*Problem requirements*
Filter the material below, keeping every line that contains the string "rangeland". Matching is case-sensitive.

--- Raw data ---

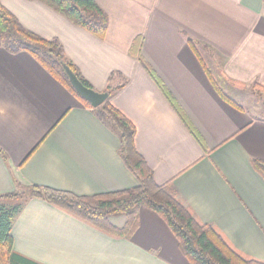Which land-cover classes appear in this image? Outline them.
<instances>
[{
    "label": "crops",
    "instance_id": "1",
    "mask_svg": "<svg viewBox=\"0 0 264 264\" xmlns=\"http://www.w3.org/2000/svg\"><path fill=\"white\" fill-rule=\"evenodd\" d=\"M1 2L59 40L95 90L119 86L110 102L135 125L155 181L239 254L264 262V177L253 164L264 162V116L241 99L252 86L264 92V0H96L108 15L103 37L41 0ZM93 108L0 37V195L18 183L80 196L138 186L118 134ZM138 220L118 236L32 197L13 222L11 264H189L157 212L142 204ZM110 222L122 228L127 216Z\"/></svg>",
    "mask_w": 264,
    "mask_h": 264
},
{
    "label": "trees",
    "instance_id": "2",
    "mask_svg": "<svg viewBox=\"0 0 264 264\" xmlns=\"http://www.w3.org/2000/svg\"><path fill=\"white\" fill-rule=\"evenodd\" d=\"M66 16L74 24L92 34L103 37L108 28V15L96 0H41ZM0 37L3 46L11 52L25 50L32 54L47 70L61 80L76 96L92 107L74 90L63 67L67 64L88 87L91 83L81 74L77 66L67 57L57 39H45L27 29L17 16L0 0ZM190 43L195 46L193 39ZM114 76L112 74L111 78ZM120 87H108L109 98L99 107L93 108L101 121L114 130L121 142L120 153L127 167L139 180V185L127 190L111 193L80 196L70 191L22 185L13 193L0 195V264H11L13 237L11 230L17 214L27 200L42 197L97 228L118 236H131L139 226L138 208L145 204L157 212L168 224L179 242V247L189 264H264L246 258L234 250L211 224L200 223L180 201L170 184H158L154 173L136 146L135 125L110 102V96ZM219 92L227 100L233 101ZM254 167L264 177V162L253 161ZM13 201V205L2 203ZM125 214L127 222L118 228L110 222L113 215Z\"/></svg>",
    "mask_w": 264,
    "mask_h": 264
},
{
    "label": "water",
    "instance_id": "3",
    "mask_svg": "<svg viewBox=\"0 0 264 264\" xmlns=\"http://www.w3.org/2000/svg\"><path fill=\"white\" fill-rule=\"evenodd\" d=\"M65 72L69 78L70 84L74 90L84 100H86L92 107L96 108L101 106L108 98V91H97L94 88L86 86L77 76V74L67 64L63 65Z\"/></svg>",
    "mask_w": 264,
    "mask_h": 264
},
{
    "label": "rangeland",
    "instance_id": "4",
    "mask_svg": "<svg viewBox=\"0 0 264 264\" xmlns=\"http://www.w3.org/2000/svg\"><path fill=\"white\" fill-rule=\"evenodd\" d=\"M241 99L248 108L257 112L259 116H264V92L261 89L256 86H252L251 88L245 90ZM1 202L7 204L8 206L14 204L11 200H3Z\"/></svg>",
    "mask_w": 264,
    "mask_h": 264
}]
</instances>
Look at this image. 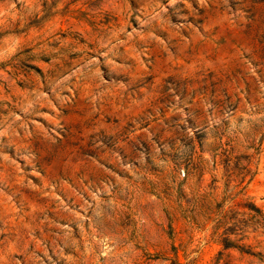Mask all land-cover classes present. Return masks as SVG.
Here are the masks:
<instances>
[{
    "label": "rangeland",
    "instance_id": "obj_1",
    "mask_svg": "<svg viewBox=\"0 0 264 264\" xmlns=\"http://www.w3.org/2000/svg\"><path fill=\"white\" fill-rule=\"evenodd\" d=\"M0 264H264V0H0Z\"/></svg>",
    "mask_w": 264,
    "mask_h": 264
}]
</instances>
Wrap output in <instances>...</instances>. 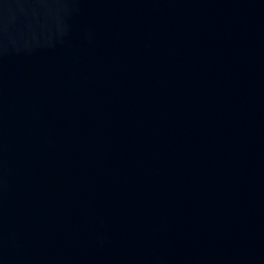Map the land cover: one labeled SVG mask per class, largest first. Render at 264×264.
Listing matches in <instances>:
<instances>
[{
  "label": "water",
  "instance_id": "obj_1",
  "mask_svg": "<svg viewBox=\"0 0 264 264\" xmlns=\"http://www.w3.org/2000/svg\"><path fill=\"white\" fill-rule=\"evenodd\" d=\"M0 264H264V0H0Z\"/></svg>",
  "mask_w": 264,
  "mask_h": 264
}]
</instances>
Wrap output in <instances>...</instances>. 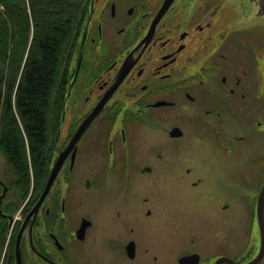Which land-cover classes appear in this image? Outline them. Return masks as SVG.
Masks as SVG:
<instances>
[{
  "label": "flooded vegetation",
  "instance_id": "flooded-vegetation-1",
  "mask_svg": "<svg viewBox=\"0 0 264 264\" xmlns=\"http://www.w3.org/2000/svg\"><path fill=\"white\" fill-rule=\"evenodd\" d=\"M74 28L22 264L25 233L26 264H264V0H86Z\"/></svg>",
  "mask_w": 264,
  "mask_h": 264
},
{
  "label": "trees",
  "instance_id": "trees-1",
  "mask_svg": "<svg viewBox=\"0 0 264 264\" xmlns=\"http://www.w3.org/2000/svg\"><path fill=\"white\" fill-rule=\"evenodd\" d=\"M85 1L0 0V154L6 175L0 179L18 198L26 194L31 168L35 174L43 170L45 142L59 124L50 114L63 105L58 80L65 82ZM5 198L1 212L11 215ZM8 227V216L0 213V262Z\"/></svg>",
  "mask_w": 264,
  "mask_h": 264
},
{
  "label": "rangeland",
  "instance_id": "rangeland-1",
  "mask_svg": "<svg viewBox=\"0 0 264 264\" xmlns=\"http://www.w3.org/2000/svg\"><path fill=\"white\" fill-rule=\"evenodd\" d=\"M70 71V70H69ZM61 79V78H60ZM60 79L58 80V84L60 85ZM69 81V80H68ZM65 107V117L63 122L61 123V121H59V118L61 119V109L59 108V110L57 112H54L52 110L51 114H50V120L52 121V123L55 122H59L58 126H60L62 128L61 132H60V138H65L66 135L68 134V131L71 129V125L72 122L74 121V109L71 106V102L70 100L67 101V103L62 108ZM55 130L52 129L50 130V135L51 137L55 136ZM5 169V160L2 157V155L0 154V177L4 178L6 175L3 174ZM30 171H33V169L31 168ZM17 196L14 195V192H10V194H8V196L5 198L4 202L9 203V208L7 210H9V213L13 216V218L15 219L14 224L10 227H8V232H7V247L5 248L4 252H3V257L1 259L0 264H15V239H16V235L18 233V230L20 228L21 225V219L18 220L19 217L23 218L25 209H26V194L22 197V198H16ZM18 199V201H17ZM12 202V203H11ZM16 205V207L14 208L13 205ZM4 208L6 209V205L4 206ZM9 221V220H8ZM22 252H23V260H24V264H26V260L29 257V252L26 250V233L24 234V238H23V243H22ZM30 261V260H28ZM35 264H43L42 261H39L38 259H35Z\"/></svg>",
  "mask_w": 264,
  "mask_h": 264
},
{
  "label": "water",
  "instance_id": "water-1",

---

*Answer to the exercise*
    "label": "rangeland",
    "label": "rangeland",
  "label": "rangeland",
  "instance_id": "rangeland-1",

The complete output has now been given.